終末期のリハビリには、疼痛緩和や呼吸苦の軽減、拘縮予防、安楽な姿勢の調整など、さまざまな目的がある。
もちろん、それは頭では分かっている。
でも、それだけでは納得できない気持ちもあり。。。
何かもう一つ、
「この状態でもリハビリを続ける意味」
を探していた。
今は便利な時代だ。
インターネットを開けば、同じような経験をした医療者の経験や、さまざまな文献に触れることができる。
答えを探す私、、、
そこで出会った考え方が、
「本人にとってのベネフィット(価値)が、リスクを上回るか」
というものだった。
そして、もう一つ
「命を守るだけでなく、生きるを支える。
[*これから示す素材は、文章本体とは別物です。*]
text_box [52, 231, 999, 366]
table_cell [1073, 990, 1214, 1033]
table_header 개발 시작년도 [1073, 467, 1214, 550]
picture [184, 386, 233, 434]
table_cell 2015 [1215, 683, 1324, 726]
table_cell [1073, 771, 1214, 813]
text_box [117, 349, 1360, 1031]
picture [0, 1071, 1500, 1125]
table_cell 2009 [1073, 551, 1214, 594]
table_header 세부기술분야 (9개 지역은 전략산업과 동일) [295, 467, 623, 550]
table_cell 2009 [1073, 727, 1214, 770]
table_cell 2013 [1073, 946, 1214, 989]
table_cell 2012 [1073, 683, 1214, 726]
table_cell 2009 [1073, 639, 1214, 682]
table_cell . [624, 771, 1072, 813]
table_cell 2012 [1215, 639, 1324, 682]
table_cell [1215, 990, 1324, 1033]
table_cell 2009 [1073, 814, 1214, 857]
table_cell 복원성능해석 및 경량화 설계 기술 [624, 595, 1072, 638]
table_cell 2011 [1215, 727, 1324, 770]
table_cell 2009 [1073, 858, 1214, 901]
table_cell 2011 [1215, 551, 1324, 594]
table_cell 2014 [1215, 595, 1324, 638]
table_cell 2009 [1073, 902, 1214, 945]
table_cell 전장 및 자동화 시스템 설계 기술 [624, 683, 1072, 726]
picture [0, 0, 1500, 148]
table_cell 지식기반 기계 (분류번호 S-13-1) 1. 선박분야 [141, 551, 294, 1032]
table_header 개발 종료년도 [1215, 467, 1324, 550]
」
終末期だから、危険なことは何もしない。
それだけが「その人を守る」ということではないのかもしれない。
痛みが少し楽になること。
身体に触れてもらって安心すること。
「今日もリハビリができた」と思えること。
そして、
「自分はまだ、生きようとしている。」
その気持ちを誰かが受け止めること。
それもまた、リハビリの役割なのかもしれない。
リスクがあることを分かった上で、それでも関わる。
その意味は、身体機能を良くすることだけではなく、
その人が最後まで「自分らしく生きようとすること」を支えることにあるのではないか??
ただ、
「これが答えだ」
と思えたかというと、そうでもなく、
答えが出たような。。。
出なかったような。。。
そんな気持ちのまま、
その方は亡くなった。
今でも、
あの時のリハビリは本当に良かったのか?
もっと違う関わり方があったのではないか?
そう考える。
たぶん、完璧な答えが出ることはない。
経験を積めば迷わなくなる?
いや違う。
いろいろな患者さん、利用者さんと出会い、
いろいろな人生や価値観を知ったからこそ、
「本当にこれでいいのか」
と迷うことが増える。
目の前の人にとっての「利益」と「リスク」を考え続ける。
そして、
「この人は、今、何を大切にして生きたいのか」
命を延ばすことだけが、リハビリではない。
できることを増やすことだけが、リハビリでもない。
改めて、リハビリについて、そして「生きることを支える」とは何かを考える機会と、多くの気づきをいただいた。
ご一緒できた時間は決して長くはなかったが、私にとって、とても貴重で、そして何より楽しいリハビリの時間だった。
関わらせていただいたこと、そして大切なことを教えていただいたことに、心から感謝する。